ABC premiered two new reality shows last night, and I have thoughts about each one.
Someone tell Boy Band it’s the boring one
Boy Band captured my interest because the original Making the Band still holds a special place in my reality TV heart, and not just because it was the first broadcast reality show, debuting well before Survivor did in 2000. I knew Boy Band wouldn’t be the same show—this is a singing competition, not a documentary-style series about the formation of a new boy band—but I didn’t realize how bad it could be.
Some of the guys were talented performers. And that was everything good about Boy Band.

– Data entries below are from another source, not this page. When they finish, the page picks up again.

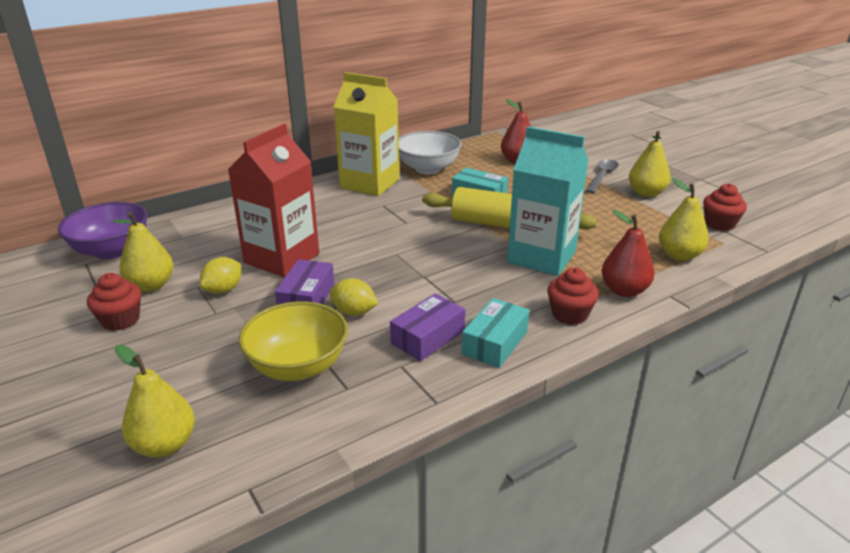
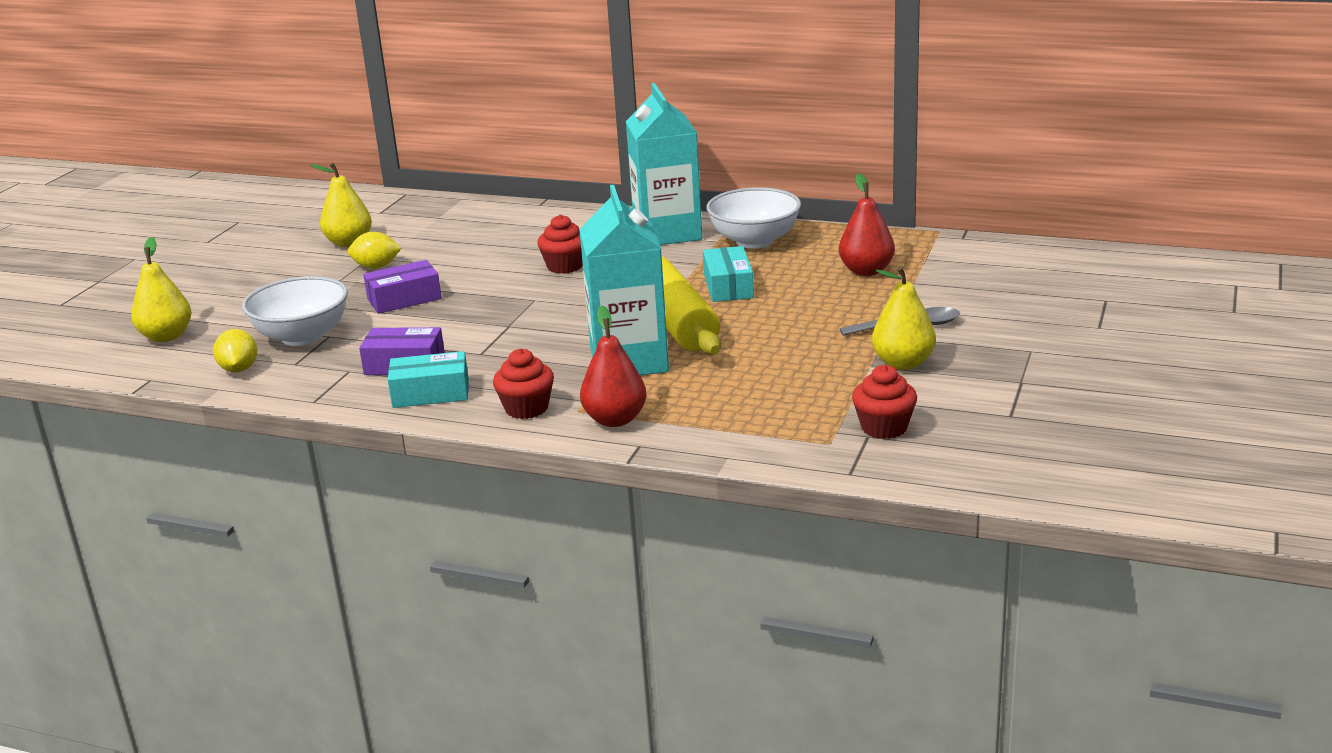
camera: 55 degrees right, 5 degrees down
purple bowl [58,202,148,259] -> none
red cupcake [87,273,141,331] -> red cupcake moved to [537,215,583,274]
red carton [228,124,319,278] -> none
yellow bowl [239,301,348,381] -> white bowl [242,276,348,346]
yellow lemon [330,278,378,316] -> yellow lemon moved to [213,329,257,372]
yellow carton [334,72,399,196] -> turquoise carton [626,83,702,245]
yellow pear [659,178,709,261] -> none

Okay, yes, the show did improve over its two hours. But that was a half hour of mildly interesting content after 90 minutes of an exercise in futility, an okay let’s do this even though none of us really want to. Even the set, which resembled a massive garage door surrounded by an oddly balanced assortment of fake warehouse windows, looked like it didn’t even want to try.
The lack of a studio audience for the early auditions was an interesting choice, and I certainly am tired of the audience cheering that’s sweetened in post-production to make it sound like the entire audience is screaming and cheering non-stop. But it just helped highlight how little energy there was in the room.
The judges—excuse me, “architects” (and excuse me, retch)—were boring, too. Timbaland got up and performed with one contestant, which was a bit of fun in.
But I can’t blame them. I’d be bored, too. Few of them were both strong performers and singers, and there was a lot of pitchiness, dawg. That first hour dragged.
In the second hour, the judges combined the contestants, and that was a lot more interesting. I didn’t quite get Nick Carter as a judge until he started teaching a group of contestants a brief dance to “Everybody (Backstreet’s Back).” And then I didn’t get him again when he commented “fuego” on a verse sung in Spanish.
I want more training, which came after the formation of the top 18, including Tabitha and Napoleon showing up to teach them choreography. In other words, I wanted more Making the Band and less of everything we’ve already seem over and over again.
After 90 minutes of a cardboard version of a singing competition and a bit of training, the outcome was a performance that felt like it was discovered on a VHS tape from the 1990s.
The Gong Show can spit a banana into my mouth any day
The Gong Show was exactly what it needed to be: an hour of absurdity. At first I wasn’t quite sure if there was a need for this show, when there are ridiculous and bad acts that show up as comic relief on other competitions, such as America’s Got Talent.
And then a husband and wife team started spitting chunks of bananas into each others’ mouths. And then the celebrity judges’ joined in. And the finale was the couple spitting massive amounts of chewed banana into each others’ mouths.
It was gross and juvenile and absolutely fantastic.
So was the woman dressed as Little Bo Peep who played the harmonica with a giant taratula in her mouth. And the sasquatch riding a unicycle playing a fire-breathing bagpipe. An operatic singer wooing Will Arnett.
The show is 100 percent about those so-bad-they’re-amazing performances. It doesn’t bother with bio packages or sometimes even with names for its contestants; the judges scores are mostly for comedy.
Mike Myers, in bad makeup to play host Tommy Maitland, was the weak link, though he was not as grating as in his pre-show appearances. As I tweeted during the show: If a show needs someone with dated jokes who’s convinced he’s funny, Mike Myers is a perfect choice. There is something interesting at the core of what he’s doing, but he’s trying too hard by about 50 percent, and it just feels like Austin Powers with puns and desperation.
He does keep the show moving, though, and it burned through a bunch of acts in an hour, and was the opposite of its Thursday night predecessor in every way: light, fun, enjoyable, and fresh, even for a show that’s echoing the 1970s.